Saved data entries
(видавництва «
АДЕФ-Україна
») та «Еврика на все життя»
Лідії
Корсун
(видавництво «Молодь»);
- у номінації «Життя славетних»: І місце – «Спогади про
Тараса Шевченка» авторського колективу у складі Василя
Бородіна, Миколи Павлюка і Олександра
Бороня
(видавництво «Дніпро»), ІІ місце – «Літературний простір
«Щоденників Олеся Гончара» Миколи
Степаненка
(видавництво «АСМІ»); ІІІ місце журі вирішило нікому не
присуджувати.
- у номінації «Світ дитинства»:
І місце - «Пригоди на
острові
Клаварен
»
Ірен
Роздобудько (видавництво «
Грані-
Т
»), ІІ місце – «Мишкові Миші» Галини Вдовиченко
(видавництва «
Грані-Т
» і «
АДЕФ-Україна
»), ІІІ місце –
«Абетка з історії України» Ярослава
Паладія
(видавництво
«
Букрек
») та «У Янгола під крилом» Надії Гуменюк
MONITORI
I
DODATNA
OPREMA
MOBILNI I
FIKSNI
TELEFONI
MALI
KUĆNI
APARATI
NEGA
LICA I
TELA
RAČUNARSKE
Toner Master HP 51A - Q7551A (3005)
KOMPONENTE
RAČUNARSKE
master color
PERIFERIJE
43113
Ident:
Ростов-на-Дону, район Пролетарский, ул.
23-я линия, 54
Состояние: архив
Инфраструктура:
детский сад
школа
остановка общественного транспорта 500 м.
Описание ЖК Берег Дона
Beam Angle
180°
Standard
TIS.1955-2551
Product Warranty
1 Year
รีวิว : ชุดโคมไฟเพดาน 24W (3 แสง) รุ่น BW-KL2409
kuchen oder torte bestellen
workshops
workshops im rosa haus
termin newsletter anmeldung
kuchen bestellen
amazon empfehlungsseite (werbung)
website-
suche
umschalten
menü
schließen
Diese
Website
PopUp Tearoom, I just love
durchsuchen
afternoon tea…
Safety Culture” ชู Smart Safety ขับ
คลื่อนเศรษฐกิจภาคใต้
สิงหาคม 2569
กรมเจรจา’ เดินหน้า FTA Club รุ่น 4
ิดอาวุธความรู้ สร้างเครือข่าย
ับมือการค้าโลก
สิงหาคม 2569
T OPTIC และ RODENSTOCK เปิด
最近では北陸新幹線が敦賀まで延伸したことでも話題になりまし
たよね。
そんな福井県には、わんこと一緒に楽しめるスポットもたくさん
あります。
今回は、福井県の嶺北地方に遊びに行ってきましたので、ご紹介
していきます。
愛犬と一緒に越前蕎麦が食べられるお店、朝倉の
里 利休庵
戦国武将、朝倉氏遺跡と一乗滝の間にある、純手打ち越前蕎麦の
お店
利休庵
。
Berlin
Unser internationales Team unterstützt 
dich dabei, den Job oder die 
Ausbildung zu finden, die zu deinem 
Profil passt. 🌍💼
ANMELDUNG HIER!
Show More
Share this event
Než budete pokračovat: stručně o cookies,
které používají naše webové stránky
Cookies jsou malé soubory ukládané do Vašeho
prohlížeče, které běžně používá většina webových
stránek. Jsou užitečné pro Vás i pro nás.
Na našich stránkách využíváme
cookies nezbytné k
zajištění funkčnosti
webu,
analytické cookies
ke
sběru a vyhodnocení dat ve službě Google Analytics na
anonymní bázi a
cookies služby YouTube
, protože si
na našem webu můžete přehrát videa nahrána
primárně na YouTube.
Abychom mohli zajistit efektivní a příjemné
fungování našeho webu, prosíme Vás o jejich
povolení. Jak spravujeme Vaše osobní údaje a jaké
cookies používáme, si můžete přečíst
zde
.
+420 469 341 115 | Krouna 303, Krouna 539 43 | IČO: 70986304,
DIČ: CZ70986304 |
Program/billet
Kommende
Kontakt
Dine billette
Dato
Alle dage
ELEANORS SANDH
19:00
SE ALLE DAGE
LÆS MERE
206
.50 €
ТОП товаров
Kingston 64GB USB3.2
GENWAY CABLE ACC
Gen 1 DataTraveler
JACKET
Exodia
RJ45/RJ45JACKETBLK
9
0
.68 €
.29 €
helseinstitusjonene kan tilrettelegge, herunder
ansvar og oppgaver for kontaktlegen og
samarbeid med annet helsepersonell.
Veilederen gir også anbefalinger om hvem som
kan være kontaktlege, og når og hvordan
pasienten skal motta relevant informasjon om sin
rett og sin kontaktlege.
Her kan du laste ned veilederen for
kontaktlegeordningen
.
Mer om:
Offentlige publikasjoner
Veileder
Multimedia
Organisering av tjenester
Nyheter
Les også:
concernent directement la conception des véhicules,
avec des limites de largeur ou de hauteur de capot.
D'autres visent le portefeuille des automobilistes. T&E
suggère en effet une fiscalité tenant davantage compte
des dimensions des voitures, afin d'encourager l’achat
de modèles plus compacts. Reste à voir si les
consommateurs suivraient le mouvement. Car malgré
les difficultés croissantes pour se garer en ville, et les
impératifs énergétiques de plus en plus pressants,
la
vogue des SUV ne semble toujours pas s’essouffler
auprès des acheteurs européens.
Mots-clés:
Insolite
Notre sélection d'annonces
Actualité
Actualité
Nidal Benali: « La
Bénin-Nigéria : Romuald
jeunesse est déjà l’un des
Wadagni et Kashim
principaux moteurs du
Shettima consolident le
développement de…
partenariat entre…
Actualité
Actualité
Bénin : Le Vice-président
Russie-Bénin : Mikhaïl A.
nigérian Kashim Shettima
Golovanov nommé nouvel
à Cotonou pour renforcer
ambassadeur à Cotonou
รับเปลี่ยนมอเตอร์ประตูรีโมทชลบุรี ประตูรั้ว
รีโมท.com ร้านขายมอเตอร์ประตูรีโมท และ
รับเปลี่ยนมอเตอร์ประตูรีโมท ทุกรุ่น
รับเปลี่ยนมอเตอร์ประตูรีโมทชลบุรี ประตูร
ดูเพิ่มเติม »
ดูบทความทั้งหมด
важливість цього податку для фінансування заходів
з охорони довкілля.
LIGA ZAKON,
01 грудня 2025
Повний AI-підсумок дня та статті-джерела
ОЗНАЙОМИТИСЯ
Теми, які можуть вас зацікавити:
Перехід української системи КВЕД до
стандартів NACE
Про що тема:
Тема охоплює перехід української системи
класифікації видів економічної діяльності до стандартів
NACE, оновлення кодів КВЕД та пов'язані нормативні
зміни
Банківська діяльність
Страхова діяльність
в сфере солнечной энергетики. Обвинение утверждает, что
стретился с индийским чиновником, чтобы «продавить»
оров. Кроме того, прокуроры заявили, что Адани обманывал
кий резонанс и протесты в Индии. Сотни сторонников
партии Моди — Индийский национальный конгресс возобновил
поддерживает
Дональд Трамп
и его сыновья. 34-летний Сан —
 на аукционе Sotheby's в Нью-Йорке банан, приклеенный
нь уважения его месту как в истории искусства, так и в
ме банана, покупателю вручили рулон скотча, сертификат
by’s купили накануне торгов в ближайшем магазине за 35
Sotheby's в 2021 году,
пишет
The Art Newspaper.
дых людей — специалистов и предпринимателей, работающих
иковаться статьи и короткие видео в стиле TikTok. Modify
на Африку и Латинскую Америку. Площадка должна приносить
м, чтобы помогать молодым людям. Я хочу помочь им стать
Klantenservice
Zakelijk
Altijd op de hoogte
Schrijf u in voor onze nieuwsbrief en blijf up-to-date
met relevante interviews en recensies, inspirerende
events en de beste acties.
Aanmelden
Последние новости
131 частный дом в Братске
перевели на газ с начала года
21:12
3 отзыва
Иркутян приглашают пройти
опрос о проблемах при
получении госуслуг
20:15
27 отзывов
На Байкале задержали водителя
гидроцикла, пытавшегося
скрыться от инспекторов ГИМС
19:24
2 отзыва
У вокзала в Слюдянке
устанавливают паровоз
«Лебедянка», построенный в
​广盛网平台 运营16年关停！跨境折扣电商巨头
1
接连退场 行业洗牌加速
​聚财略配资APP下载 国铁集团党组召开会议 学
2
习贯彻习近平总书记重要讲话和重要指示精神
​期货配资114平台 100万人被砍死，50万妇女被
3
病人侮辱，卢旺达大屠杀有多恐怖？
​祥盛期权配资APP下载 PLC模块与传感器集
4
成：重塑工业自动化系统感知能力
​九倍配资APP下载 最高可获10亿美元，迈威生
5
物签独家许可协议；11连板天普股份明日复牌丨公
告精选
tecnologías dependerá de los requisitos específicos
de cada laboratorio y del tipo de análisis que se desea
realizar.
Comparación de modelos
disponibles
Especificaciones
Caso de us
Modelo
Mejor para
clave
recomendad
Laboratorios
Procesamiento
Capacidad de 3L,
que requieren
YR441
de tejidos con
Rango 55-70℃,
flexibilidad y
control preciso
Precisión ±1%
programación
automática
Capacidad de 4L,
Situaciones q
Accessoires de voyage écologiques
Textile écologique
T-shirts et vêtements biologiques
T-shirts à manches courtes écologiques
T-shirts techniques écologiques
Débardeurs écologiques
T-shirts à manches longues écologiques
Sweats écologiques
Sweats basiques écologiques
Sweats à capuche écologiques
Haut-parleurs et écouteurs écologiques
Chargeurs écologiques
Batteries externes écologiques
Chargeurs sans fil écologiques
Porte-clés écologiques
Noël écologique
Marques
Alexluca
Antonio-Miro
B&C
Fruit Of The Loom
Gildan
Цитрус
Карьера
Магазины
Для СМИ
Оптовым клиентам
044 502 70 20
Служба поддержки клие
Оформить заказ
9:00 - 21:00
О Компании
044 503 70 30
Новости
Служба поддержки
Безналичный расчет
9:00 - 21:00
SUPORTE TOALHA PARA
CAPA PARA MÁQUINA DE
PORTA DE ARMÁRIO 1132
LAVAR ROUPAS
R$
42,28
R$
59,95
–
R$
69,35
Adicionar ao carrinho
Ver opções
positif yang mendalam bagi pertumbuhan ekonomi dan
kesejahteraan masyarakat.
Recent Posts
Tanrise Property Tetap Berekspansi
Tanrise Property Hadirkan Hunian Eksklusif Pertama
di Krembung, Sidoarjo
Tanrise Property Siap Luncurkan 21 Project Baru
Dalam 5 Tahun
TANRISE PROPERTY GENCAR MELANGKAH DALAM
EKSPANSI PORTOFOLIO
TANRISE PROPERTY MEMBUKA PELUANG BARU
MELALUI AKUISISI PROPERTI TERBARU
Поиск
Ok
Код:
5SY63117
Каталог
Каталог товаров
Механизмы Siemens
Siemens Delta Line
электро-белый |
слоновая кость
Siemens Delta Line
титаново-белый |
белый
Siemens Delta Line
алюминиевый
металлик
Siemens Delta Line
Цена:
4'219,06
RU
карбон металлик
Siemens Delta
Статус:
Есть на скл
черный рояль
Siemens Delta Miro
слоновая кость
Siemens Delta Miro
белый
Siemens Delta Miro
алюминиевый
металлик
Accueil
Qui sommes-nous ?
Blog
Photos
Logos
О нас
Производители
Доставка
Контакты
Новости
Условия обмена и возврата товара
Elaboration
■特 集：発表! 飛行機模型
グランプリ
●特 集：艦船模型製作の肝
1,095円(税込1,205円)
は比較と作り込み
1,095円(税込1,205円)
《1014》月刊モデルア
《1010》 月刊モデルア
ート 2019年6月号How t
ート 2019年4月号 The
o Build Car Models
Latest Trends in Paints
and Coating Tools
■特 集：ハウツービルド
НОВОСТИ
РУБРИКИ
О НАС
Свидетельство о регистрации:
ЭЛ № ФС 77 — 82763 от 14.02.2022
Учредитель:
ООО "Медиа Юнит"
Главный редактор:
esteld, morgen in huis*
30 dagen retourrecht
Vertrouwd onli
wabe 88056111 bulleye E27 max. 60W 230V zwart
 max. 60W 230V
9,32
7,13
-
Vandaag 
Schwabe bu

→ TASK DETAILS
Above are some lines. Repeat exactly, and only, those from the line that has "戦国武将、朝倉氏遺跡と一乗滝の間にある、純手打ち越前蕎麦の" through the line that has "Než budete pokračovat: stručně".

→ YOUR RESPONSE
戦国武将、朝倉氏遺跡と一乗滝の間にある、純手打ち越前蕎麦の
お店
利休庵
。
Berlin
Unser internationales Team unterstützt 
dich dabei, den Job oder die 
Ausbildung zu finden, die zu deinem 
Profil passt. 🌍💼
ANMELDUNG HIER!
Show More
Share this event
Než budete pokračovat: stručně o cookies,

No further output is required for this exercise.